Это - все в его подлинном стиле. Ну, а дальше?.. Конечно, у Овидия хватит и на продолжение.

- Революция, - бросает он слова на ветер, - неужели революция, созданная руками Бекельманов, не получила прав разрешить

им быть самими собой, свистать песни и попивать винцо за веселой работой? Старина Бекельман! Седоусый друг! Ты орешь на собраниях, душа у тебя проста, как ветер, руки твои покрыты рубцами, ты выносишь все горести из бедного дома и хохочешь над мальчишками, поучающими тебя из комсомольских книжек... "Щенки! - кричишь ты добродушно. - Поживите с мое! Для вас стал плох Бекельман, выпивший по случаю работы? С каких это пор детки стали делать мне замечания? Хо-хо! - орешь ты на всю улицу. - Я, правда, выпил, но много ли у вас убавилось? Плохи ли стали бочки старого мастера? И почему Директор улыбается, подписывая мне выговоры? Деточки, неужто винцо мы делаем только для званых обедов?"
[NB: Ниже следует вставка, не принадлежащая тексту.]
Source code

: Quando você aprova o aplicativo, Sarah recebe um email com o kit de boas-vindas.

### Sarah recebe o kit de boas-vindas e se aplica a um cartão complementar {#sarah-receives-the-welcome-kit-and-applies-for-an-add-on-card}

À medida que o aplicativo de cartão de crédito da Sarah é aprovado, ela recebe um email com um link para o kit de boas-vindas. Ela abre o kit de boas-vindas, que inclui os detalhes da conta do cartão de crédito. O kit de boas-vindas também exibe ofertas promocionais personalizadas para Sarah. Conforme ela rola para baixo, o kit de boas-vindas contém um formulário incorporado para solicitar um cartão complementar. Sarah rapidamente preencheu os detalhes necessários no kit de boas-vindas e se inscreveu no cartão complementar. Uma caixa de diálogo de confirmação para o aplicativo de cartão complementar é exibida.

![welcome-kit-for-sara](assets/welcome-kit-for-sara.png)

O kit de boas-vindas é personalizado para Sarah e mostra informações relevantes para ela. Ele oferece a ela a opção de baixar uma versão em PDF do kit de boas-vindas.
Это - вредная ерунда, интеллигентщина, милый Овидий! Производство не терпит индивидуализма, и дело вовсе не в красной роже, сияющей солнцем. Вы не правы, хотя я великолепно понимаю, что вы хотели сказать. И правы ли вы, что мы задыхаемся от холода? Не ищите тепла, дружбы, уюта так, как их искали столетиями, - их нет во всем том, что не слилось в поток мирового смысла. Мне говорят: не стало дружбы, нет гостеприимных рук, нет бескорыстных глаз, отданных одному. Очень хорошо, - отвечаю я. - Порошинки собраны в мировой заряд, он вспыхнул планетным пламенем, мечта обуяла всю жизнь, дружба соединяет народы, смысл стал красотой, уют отдан улицам, полям, корпусам фабрик и плотинам, замыкающим реки. Пора сделать уютным весь мир, украсить его, как огромный освещенный дом, пусть люди поживут в нем полным хозяином. Я думаю, что человек предназначен именно для этого. Народы будут запросто приезжать в гости друг к другу, на такой вечеринке будет поинтереснее, чем в двух комнатах Ивана Иваныча, с раскрашенным граммофоном в углу. Какие встречи, какие знакомства! Какое веселье! Кто может сейчас веселиться вдвоем и ждать, чтобы мгновение остановилось? Чепуха. Может быть рано говорить вам все это, Овидий?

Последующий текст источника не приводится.